Certificate Authority API

Each of the CA services is split into two GRPC interfaces, namely a public one (indicated by a P suffix) and an administrator one (indicated by an A suffix).

Enrollment Certificate Authority

The administrator interface of the ECA provides the following functions:

service ECAA { // admin
    rpc RegisterUser(RegisterUserReq) returns (Token);
    rpc ReadUserSet(ReadUserSetReq) returns (UserSet);
    rpc RevokeCertificate(ECertRevokeReq) returns (CAStatus); // not yet implemented
    rpc PublishCRL(ECertCRLReq) returns (CAStatus); // not yet implemented
}

The RegisterUser function allows you to register a new user by specifiying their name and roles in the RegisterUserReq structure. If the user has not been registered before, the ECA registers the new user and returns a unique one-time password, which can be used by the user to request their enrollment certificate pair via the public interface of the ECA. Otherwise an error is returned.

The ReadUserSet function allows only auditors to retrieve the list of users registered with the blockchain.

The public interface of the ECA provides the following functions:

service ECAP { // public
    rpc ReadCACertificate(Empty) returns (Cert);
    rpc CreateCertificatePair(ECertCreateReq) returns (ECertCreateResp);
    rpc ReadCertificatePair(ECertReadReq) returns (CertPair);
    rpc ReadCertificateByHash(Hash) returns (Cert);
    rpc RevokeCertificatePair(ECertRevokeReq) returns (CAStatus); // not yet implemented
}

The ReadCACertificate function returns the certificate of the ECA itself.

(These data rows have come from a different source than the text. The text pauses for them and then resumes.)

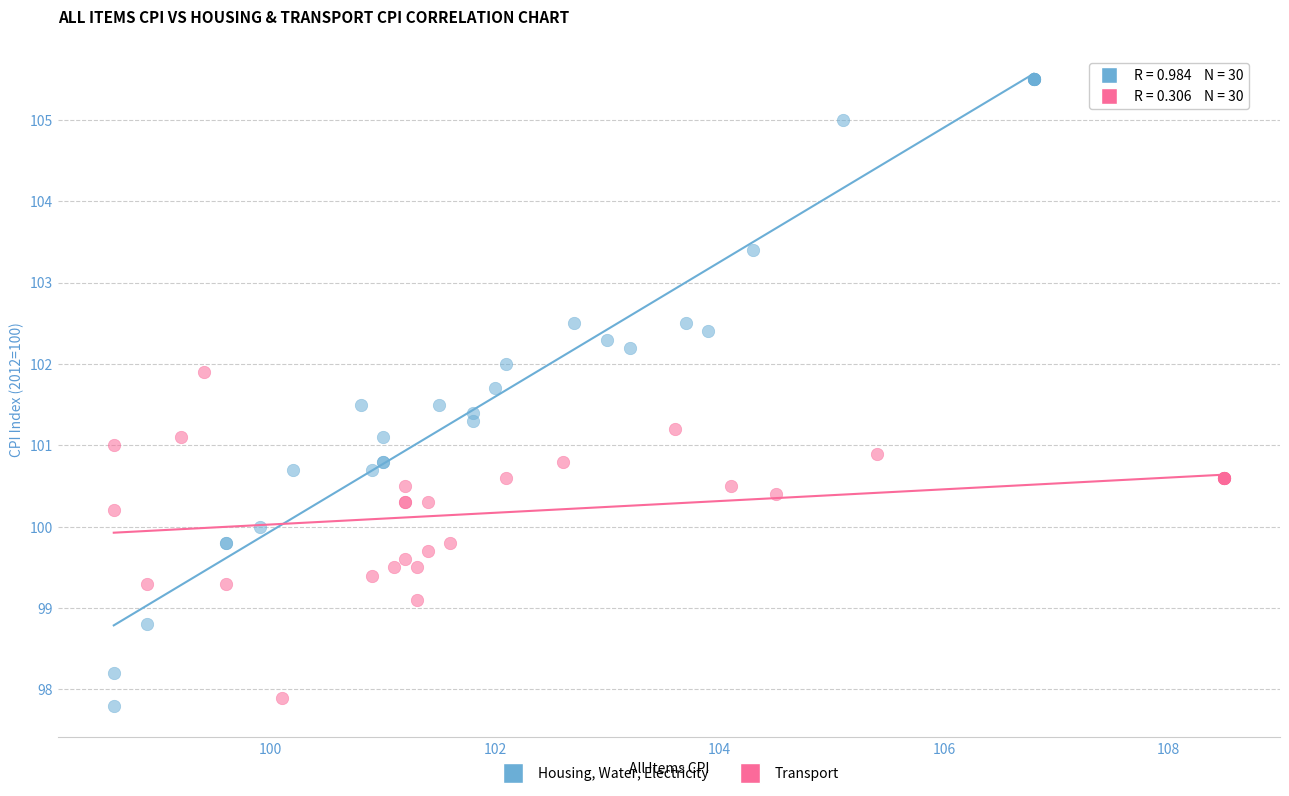

Which series reaches the maximum Y coordinate?

Housing, Water, Electricity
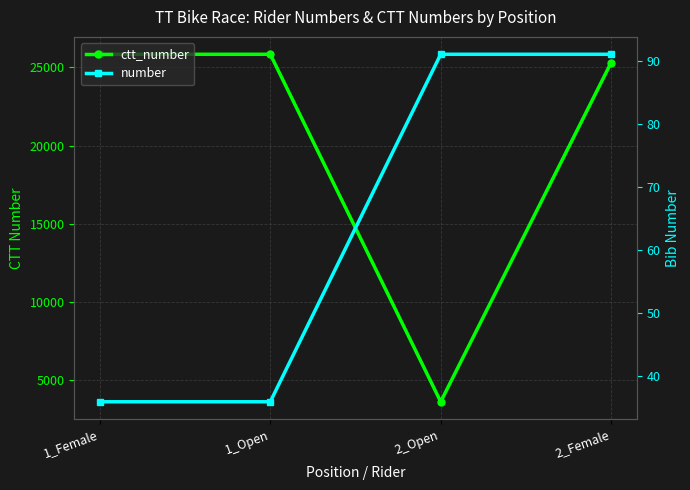

What is the label of the 1st point from the left?

1_Female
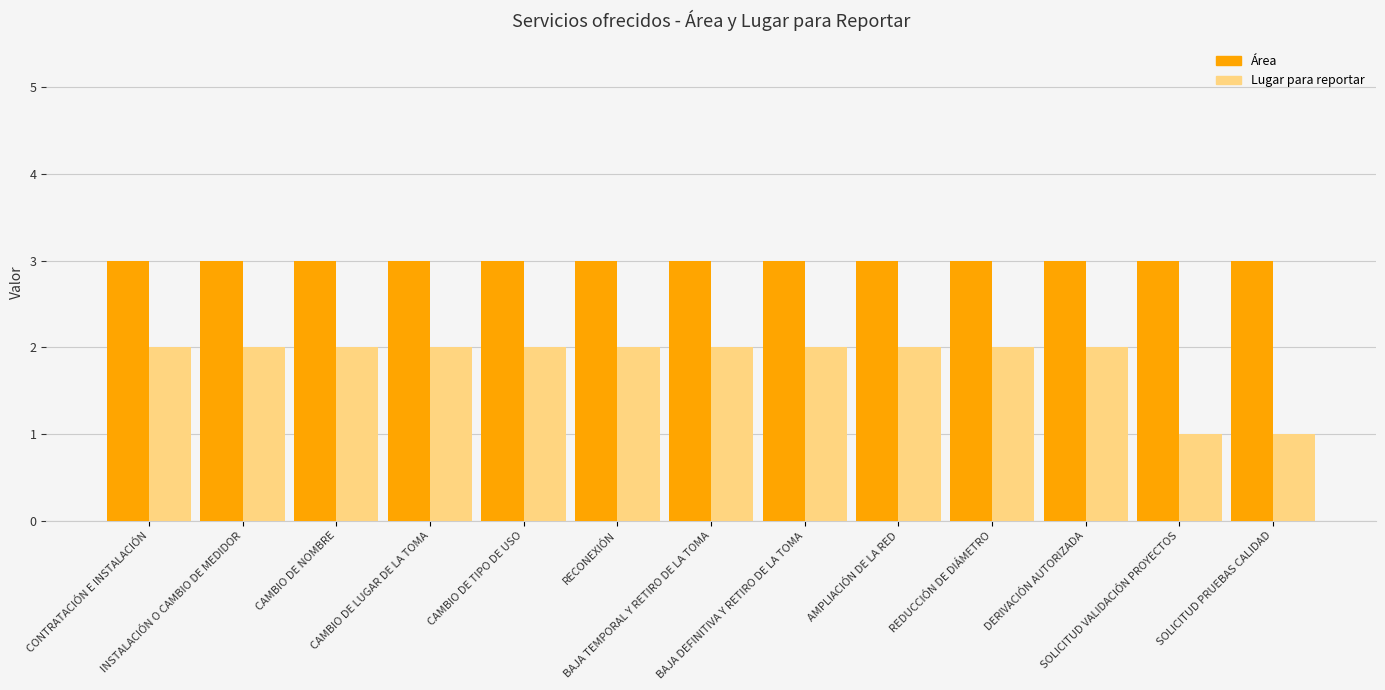

Which series has the largest total across all categories?

Área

The CreateCertificatePair function allows a user to create and read their enrollment certificate pair. For this, the user has to do two successive invocations of this function. Firstly, both the signature and encryption public keys have to be handed to the ECA together with the one-time password previously returned by the RegisterUser function invocation. The request has to be signed by the user’s private signature key to demonstrate that the user is in possession of the private signature key. The ECA in return gives the user a challenge encrypted with the user’s public encryption key. The user has to decrypt the challenge, thereby demonstrating that they are in possession of the private encryption key, and then re-issue the certificate creation request - this time with the decrypted challenge instead of the one-time password passed in the invocation. If the challenge has been decrypted correctly, the ECA issues and returns the enrollment certificate pair for the user.

The ReadCertificatePair function allows any user of the blockchain to read the certificate pair of any other user of the blockchain.

The ReadCertificatePairByHash function allows any user of the blockchain to read a certificate from the ECA matching a given hash.

Transaction Certificate Authority

The administrator interface of the TCA provides the following functions:

service TCAA { // admin
    rpc RevokeCertificate(TCertRevokeReq) returns (CAStatus); // not yet implemented
    rpc RevokeCertificateSet(TCertRevokeSetReq) returns (CAStatus); // not yet implemented
    rpc PublishCRL(TCertCRLReq) returns (CAStatus); // not yet implemented
}

The public interface of the TCA provides the following functions:

service TCAP { // public
    rpc ReadCACertificate(Empty) returns (Cert);
    rpc CreateCertificate(TCertCreateReq) returns (TCertCreateResp);
    rpc CreateCertificateSet(TCertCreateSetReq) returns (TCertCreateSetResp);
    rpc RevokeCertificate(TCertRevokeReq) returns (CAStatus); // not yet implemented
    rpc RevokeCertificateSet(TCertRevokeSetReq) returns (CAStatus); // not yet implemented
}

The ReadCACertificate function returns the certificate of the TCA itself.

The CreateCertificate function allows a user to create and retrieve a new transaction certificate.

The CreateCertificateSet function allows a user to create and retrieve a set of transaction certificates in a single call.

TLS Certificate Authority

The administrator interface of the TLSCA provides the following functions:

service TLSCAA { // admin
    rpc RevokeCertificate(TLSCertRevokeReq) returns (CAStatus); not yet implemented
}

The public interface of the TLSCA provides the following functions:

service TLSCAP { // public
    rpc ReadCACertificate(Empty) returns (Cert);
    rpc CreateCertificate(TLSCertCreateReq) returns (TLSCertCreateResp);
    rpc ReadCertificate(TLSCertReadReq) returns (Cert);
    rpc RevokeCertificate(TLSCertRevokeReq) returns (CAStatus); // not yet implemented
}

The ReadCACertificate function returns the certificate of the TLSCA itself.

The CreateCertificate function allows a user to create and retrieve a new TLS certificate.

The ReadCertificate function allows a user to retrieve a previously created TLS certificate.